- _DATA LISTING_
=== Begin Enclosure ===
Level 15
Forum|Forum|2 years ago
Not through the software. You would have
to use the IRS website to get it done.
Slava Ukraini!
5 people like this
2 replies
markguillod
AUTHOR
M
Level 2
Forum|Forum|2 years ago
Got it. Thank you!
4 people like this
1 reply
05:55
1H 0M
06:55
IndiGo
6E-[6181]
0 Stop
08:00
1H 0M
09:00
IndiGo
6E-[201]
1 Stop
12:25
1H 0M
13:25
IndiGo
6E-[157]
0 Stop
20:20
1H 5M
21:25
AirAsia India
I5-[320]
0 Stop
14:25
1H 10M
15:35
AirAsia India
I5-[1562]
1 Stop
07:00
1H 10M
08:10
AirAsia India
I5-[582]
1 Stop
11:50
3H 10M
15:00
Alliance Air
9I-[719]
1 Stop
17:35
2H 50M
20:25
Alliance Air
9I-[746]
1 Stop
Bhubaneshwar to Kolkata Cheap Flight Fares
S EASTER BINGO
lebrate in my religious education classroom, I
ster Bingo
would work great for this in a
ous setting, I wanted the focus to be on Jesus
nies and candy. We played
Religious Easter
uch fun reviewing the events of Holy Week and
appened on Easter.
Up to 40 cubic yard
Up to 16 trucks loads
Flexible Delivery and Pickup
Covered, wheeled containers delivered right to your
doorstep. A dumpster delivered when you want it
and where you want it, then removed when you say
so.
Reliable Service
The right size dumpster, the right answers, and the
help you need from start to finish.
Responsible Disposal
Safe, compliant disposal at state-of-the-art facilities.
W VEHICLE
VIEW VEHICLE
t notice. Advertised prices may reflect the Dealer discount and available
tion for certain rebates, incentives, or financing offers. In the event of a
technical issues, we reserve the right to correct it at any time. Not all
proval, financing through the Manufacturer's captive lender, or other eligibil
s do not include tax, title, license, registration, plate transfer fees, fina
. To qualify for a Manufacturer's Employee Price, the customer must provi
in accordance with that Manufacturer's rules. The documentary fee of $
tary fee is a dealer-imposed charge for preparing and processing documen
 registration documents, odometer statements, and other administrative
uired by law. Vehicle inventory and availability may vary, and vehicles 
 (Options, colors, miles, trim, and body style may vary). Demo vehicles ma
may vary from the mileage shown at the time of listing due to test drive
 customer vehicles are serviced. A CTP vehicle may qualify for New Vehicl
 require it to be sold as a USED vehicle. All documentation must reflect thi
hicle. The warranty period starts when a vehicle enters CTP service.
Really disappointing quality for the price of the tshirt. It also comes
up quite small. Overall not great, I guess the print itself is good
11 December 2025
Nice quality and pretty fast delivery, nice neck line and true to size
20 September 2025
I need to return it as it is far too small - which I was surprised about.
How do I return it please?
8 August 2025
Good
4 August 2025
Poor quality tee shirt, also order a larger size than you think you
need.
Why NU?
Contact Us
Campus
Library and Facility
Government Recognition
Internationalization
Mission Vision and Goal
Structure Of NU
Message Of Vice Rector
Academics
=== End Enclosure ===
- _EXERCISE PROMPT_
Starting with the first record, copy everything through the final one exactly.

- _ANSWER SECTION_
Level 15
Forum|Forum|2 years ago
Not through the software. You would have
to use the IRS website to get it done.
Slava Ukraini!
5 people like this
2 replies
markguillod
AUTHOR
M
Level 2
Forum|Forum|2 years ago
Got it. Thank you!
4 people like this
1 reply
05:55
1H 0M
06:55
IndiGo
6E-[6181]
0 Stop
08:00
1H 0M
09:00
IndiGo
6E-[201]
1 Stop
12:25
1H 0M
13:25
IndiGo
6E-[157]
0 Stop
20:20
1H 5M
21:25
AirAsia India
I5-[320]
0 Stop
14:25
1H 10M
15:35
AirAsia India
I5-[1562]
1 Stop
07:00
1H 10M
08:10
AirAsia India
I5-[582]
1 Stop
11:50
3H 10M
15:00
Alliance Air
9I-[719]
1 Stop
17:35
2H 50M
20:25
Alliance Air
9I-[746]
1 Stop
Bhubaneshwar to Kolkata Cheap Flight Fares
S EASTER BINGO
lebrate in my religious education classroom, I
ster Bingo
would work great for this in a
ous setting, I wanted the focus to be on Jesus
nies and candy. We played
Religious Easter
uch fun reviewing the events of Holy Week and
appened on Easter.
Up to 40 cubic yard
Up to 16 trucks loads
Flexible Delivery and Pickup
Covered, wheeled containers delivered right to your
doorstep. A dumpster delivered when you want it
and where you want it, then removed when you say
so.
Reliable Service
The right size dumpster, the right answers, and the
help you need from start to finish.
Responsible Disposal
Safe, compliant disposal at state-of-the-art facilities.
W VEHICLE
VIEW VEHICLE
t notice. Advertised prices may reflect the Dealer discount and available
tion for certain rebates, incentives, or financing offers. In the event of a
technical issues, we reserve the right to correct it at any time. Not all
proval, financing through the Manufacturer's captive lender, or other eligibil
s do not include tax, title, license, registration, plate transfer fees, fina
. To qualify for a Manufacturer's Employee Price, the customer must provi
in accordance with that Manufacturer's rules. The documentary fee of $
tary fee is a dealer-imposed charge for preparing and processing documen
 registration documents, odometer statements, and other administrative
uired by law. Vehicle inventory and availability may vary, and vehicles 
 (Options, colors, miles, trim, and body style may vary). Demo vehicles ma
may vary from the mileage shown at the time of listing due to test drive
 customer vehicles are serviced. A CTP vehicle may qualify for New Vehicl
 require it to be sold as a USED vehicle. All documentation must reflect thi
hicle. The warranty period starts when a vehicle enters CTP service.
Really disappointing quality for the price of the tshirt. It also comes
up quite small. Overall not great, I guess the print itself is good
11 December 2025
Nice quality and pretty fast delivery, nice neck line and true to size
20 September 2025
I need to return it as it is far too small - which I was surprised about.
How do I return it please?
8 August 2025
Good
4 August 2025
Poor quality tee shirt, also order a larger size than you think you
need.
Why NU?
Contact Us
Campus
Library and Facility
Government Recognition
Internationalization
Mission Vision and Goal
Structure Of NU
Message Of Vice Rector
Academics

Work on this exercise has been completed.